→ **Task statement**: State how many lines in these records contain the word "round", and nothing else.

→ **Given entries**:
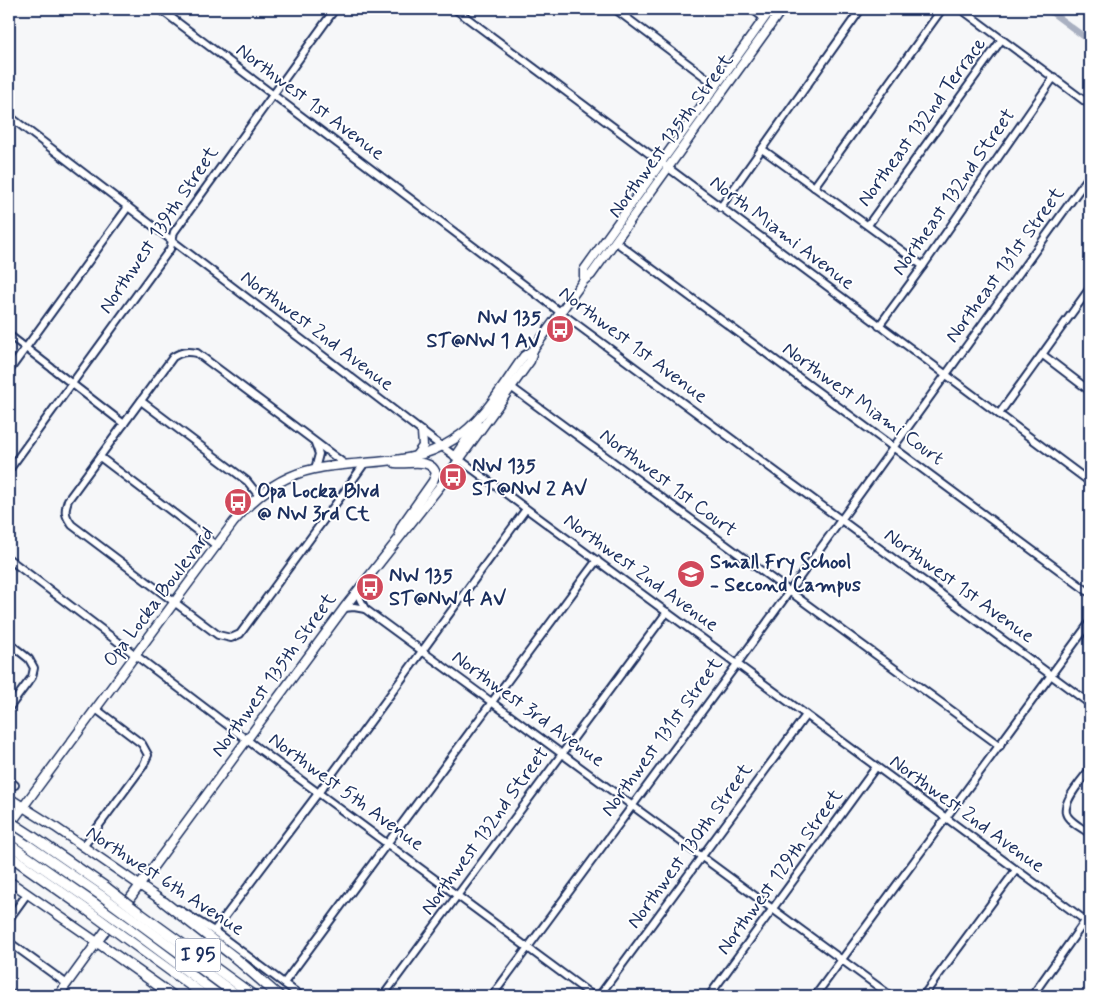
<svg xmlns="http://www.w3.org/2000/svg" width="1099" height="1005" font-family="Mynerve,sans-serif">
	<rect width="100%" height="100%" fill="#f6f7f9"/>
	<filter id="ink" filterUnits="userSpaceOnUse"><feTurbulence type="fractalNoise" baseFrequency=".02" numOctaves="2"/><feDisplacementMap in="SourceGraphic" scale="10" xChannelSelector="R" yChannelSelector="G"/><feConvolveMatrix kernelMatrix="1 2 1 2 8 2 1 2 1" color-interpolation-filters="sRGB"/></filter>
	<g filter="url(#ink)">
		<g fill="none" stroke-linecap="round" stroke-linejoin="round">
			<polyline stroke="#a9b0c1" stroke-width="6" points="1047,9 1090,41"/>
			<g stroke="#1b2f5e" stroke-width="10">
				<g id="minor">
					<polyline points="160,9 560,312 1090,704"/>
					<polyline points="455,9 1090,482"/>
					<polyline points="615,9 716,85"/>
					<polyline points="752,9 764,18"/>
					<polyline points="961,9 1090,105"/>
					<polyline points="9,116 433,440 1090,924"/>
					<polyline points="762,149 923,266"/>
					<polyline points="814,187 942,9"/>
					<polyline points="720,208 861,9"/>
					<polyline points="868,225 1002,39"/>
					<polyline points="616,242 1090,593"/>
					<polyline points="879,326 923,266 1054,77"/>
					<polyline points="9,335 124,424"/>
					<polyline points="1043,355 1090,391"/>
					<polyline points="9,371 128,207"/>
					<polyline points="511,387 1000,746"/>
					<polyline points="141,401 247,481 259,496"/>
					<polyline points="999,414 1090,288"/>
					<polyline points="315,443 319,454 315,469"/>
					<polyline points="100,457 217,546"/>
					<path d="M 346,465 L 197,353 C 186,351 181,352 173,357 L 68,500 C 64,511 65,516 72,525 L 218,635 L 231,638 L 240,634 L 345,491 L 364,464"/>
					<polyline points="9,470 170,249 174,232 335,9"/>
					<polyline points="9,559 259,749 593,996"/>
					<polyline points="358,590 360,599 365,609 891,996"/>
					<polyline points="344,608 354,607 365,609"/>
					<polyline points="9,643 29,659 34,668 32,677 9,708"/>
					<path d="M 1090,769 C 1083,779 1058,805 1068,817 C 1073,824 1084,829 1090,834"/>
					<polyline points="9,780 15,785"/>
					<polyline points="83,847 143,766 148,755 142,744 96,709"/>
					<polyline points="178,909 214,931 301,996"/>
					<polyline points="9,919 27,894"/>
					<polyline points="214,931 319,792 526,509"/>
					<polyline points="9,942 67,984"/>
					<polyline points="284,983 597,560"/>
					<polyline points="383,996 667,612"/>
					<polyline points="492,996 737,664 1090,175"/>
					<polyline points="599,996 806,715"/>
					<polyline points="709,996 876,767"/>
					<polyline points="815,996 1090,622"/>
					<polyline points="923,996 1016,870"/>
					<polyline points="1032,996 1085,921"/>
				</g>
			</g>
			<g stroke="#1b2f5e" stroke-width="11">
				<g id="major">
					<polyline points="584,280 584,270 771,9"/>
					<polyline points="455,456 477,424"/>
					<polyline points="415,457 423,446 422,432"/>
					<path d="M 395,463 C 410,465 430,457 436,473 L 433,481 L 402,525 L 399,532"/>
					<polyline points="9,798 55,827 164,902"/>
					<path d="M 9,826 L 233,523 C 254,497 280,476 314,469 C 361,459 411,468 453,440 C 484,421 503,385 524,356 L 533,350 L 584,280 L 591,275 L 782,9"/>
					<polyline points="9,881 97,942"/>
					<polyline points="123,908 344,608 441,485 530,361 533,350"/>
					<polyline points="9,993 13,996"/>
					<polyline points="58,996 111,923"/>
				</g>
			</g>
			<g stroke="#1b2f5e" stroke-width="12">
				<g id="highway">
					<polyline points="9,832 102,896"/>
					<polyline points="32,836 107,888"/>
					<polyline points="9,844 95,904"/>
					<polyline points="9,855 90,912"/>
					<polyline points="164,902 233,956 279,996"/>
					<polyline points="141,914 254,996"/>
					<polyline points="136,921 238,996"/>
					<polyline points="130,929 220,996"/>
					<polyline points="124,937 205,996"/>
					<polyline points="97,942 173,996"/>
				</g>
			</g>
			<use href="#minor" stroke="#fff" stroke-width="6"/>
			<use href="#major" stroke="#fff" stroke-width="8"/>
			<use href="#highway" stroke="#fff" stroke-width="9"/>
			<g stroke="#1b2f5e" stroke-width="12" stroke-linecap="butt">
				<g id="highway-bridge">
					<polyline points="9,821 32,836"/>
					<polyline points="107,888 141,914"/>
					<polyline points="102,896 136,921"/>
					<polyline points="95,904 130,929"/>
					<polyline points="90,912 124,937"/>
				</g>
			</g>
			<use href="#highway-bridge" stroke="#fff" stroke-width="9"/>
		</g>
	</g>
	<defs>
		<g id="bus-disc" transform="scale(1.4375)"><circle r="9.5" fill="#d1495b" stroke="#fff"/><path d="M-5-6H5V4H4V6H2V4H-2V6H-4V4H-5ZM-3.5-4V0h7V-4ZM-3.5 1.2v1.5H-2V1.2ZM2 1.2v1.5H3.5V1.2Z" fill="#fff"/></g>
		<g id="school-disc" transform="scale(1.4375)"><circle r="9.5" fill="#d1495b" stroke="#fff"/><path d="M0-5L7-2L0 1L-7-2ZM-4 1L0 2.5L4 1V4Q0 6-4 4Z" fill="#fff"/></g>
	</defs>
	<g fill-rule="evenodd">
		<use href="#bus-disc" x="560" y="329"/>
		<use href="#bus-disc" x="453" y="477"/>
		<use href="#bus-disc" x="238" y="502"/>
		<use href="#school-disc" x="691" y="574"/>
		<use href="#bus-disc" x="370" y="587"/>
	</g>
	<g text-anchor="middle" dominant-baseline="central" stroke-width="4" stroke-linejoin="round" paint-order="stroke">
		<rect fill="#fff" stroke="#5f6d8e" stroke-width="1" x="175.5" y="938.5" width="45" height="33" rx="4"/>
		<g font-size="19" font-weight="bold" fill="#1b2f5e">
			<text x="198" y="955">I 95</text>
		</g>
		<g font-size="20" fill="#1b2f5e" stroke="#fff">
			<text transform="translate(310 102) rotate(37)">Northwest 1st Avenue</text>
			<text transform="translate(922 122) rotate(-54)">Northeast 132nd Terrace</text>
			<text transform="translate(671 136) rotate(-54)">Northwest 135th Street</text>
			<text transform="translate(954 192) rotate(-55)">Northeast 132nd Street</text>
			<text transform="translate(159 230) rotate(-56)">Northwest 139th Street</text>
			<text transform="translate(782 233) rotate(37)">North Miami Avenue</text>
			<text transform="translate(1005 265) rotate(-54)">Northeast 131st Street</text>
			<text transform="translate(317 331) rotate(37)">Northwest 2nd Avenue</text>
			<text transform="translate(633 345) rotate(37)">Northwest 1st Avenue</text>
			<text transform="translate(863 404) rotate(36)">Northwest Miami Court</text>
			<text transform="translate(668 483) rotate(37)">Northwest 1st Court</text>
			<text transform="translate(641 573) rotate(36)">Northwest 2nd Avenue</text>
			<text transform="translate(959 586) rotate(36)">Northwest 1st Avenue</text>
			<text transform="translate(159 597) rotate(-53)">Opa Locka Boulevard</text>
			<text transform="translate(274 675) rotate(-54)">Northwest 135th Street</text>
			<text transform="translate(528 709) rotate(36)">Northwest 3rd Avenue</text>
			<text transform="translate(662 737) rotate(-54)">Northwest 131st Street</text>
			<text transform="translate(346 792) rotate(36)">Northwest 5th Avenue</text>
			<text transform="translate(967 814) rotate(36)">Northwest 2nd Avenue</text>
			<text transform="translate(485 831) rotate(-54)">Northwest 132nd Street</text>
			<text transform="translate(690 846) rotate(-54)">Northwest 130th Street</text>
			<text transform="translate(780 872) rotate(-54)">Northwest 129th Street</text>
			<text transform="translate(165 881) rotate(33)">Northwest 6th Avenue</text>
		</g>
		<g font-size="20" font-weight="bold" fill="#1b2f5e" stroke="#fff" text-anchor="start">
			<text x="541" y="318" text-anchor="end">NW 135<tspan x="541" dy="23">ST@NW 1 AV</tspan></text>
			<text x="472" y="466">NW 135<tspan x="472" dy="23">ST@NW 2 AV</tspan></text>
			<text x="257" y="491">Opa Locka Blvd<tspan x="257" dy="23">@ NW 3rd Ct</tspan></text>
			<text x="710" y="562">Small Fry School<tspan x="710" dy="23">- Second Campus</tspan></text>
			<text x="389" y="576">NW 135<tspan x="389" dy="23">ST@NW 4 AV</tspan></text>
		</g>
	</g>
	<rect width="1099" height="1005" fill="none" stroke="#fff" stroke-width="30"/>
	<rect x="15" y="15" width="1069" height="975" fill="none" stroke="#1b2f5e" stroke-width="2" filter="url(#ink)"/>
</svg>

→ **Problem solution**: 2